How to complete this task
Please write every entry out again, exactly as it reads below.
*** Supplied information
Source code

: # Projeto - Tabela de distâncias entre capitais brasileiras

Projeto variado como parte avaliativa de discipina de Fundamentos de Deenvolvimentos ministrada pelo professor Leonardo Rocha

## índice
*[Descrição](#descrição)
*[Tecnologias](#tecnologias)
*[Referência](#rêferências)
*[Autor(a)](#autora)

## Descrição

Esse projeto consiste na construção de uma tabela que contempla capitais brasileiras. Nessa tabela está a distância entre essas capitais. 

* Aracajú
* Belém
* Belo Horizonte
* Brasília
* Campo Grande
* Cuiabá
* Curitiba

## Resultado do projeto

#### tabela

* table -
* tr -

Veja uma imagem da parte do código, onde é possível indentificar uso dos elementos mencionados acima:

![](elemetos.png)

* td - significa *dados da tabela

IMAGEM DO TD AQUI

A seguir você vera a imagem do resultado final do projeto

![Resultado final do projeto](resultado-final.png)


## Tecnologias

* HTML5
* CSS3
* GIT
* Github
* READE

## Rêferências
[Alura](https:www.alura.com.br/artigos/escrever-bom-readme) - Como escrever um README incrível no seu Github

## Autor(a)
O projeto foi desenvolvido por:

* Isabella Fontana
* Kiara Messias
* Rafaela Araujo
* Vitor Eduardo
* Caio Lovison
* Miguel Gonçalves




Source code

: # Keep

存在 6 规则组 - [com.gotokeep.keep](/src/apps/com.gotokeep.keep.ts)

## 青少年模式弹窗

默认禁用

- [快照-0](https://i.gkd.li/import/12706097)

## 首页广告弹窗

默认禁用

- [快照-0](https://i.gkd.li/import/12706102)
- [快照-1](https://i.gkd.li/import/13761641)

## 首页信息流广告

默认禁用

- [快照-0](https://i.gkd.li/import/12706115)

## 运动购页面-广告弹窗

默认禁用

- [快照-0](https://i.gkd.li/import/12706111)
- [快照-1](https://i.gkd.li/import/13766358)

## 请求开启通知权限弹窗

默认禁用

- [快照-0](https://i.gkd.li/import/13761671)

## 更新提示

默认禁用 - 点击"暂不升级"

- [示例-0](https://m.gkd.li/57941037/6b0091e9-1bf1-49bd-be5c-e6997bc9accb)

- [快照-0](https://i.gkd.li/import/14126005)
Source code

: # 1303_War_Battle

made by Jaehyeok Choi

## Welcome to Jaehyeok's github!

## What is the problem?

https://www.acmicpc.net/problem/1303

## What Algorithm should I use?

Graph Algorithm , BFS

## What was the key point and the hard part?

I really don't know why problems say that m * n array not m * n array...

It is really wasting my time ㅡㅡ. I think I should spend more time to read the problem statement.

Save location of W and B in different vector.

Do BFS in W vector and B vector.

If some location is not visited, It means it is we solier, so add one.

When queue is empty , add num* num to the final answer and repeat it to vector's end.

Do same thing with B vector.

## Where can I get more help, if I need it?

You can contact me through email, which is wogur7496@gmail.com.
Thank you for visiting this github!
******
Response
Source code

: # Projeto - Tabela de distâncias entre capitais brasileiras

Projeto variado como parte avaliativa de discipina de Fundamentos de Deenvolvimentos ministrada pelo professor Leonardo Rocha

## índice
*[Descrição](#descrição)
*[Tecnologias](#tecnologias)
*[Referência](#rêferências)
*[Autor(a)](#autora)

## Descrição

Esse projeto consiste na construção de uma tabela que contempla capitais brasileiras. Nessa tabela está a distância entre essas capitais. 

* Aracajú
* Belém
* Belo Horizonte
* Brasília
* Campo Grande
* Cuiabá
* Curitiba

## Resultado do projeto

#### tabela

* table -
* tr -

Veja uma imagem da parte do código, onde é possível indentificar uso dos elementos mencionados acima:

![](elemetos.png)

* td - significa *dados da tabela

IMAGEM DO TD AQUI

A seguir você vera a imagem do resultado final do projeto

![Resultado final do projeto](resultado-final.png)


## Tecnologias

* HTML5
* CSS3
* GIT
* Github
* READE

## Rêferências
[Alura](https:www.alura.com.br/artigos/escrever-bom-readme) - Como escrever um README incrível no seu Github

## Autor(a)
O projeto foi desenvolvido por:

* Isabella Fontana
* Kiara Messias
* Rafaela Araujo
* Vitor Eduardo
* Caio Lovison
* Miguel Gonçalves




Source code

: # Keep

存在 6 规则组 - [com.gotokeep.keep](/src/apps/com.gotokeep.keep.ts)

## 青少年模式弹窗

默认禁用

- [快照-0](https://i.gkd.li/import/12706097)

## 首页广告弹窗

默认禁用

- [快照-0](https://i.gkd.li/import/12706102)
- [快照-1](https://i.gkd.li/import/13761641)

## 首页信息流广告

默认禁用

- [快照-0](https://i.gkd.li/import/12706115)

## 运动购页面-广告弹窗

默认禁用

- [快照-0](https://i.gkd.li/import/12706111)
- [快照-1](https://i.gkd.li/import/13766358)

## 请求开启通知权限弹窗

默认禁用

- [快照-0](https://i.gkd.li/import/13761671)

## 更新提示

默认禁用 - 点击"暂不升级"

- [示例-0](https://m.gkd.li/57941037/6b0091e9-1bf1-49bd-be5c-e6997bc9accb)

- [快照-0](https://i.gkd.li/import/14126005)
Source code

: # 1303_War_Battle

made by Jaehyeok Choi

## Welcome to Jaehyeok's github!

## What is the problem?

https://www.acmicpc.net/problem/1303

## What Algorithm should I use?

Graph Algorithm , BFS

## What was the key point and the hard part?

I really don't know why problems say that m * n array not m * n array...

It is really wasting my time ㅡㅡ. I think I should spend more time to read the problem statement.

Save location of W and B in different vector.

Do BFS in W vector and B vector.

If some location is not visited, It means it is we solier, so add one.

When queue is empty , add num* num to the final answer and repeat it to vector's end.

Do same thing with B vector.

## Where can I get more help, if I need it?

You can contact me through email, which is wogur7496@gmail.com.
Thank you for visiting this github!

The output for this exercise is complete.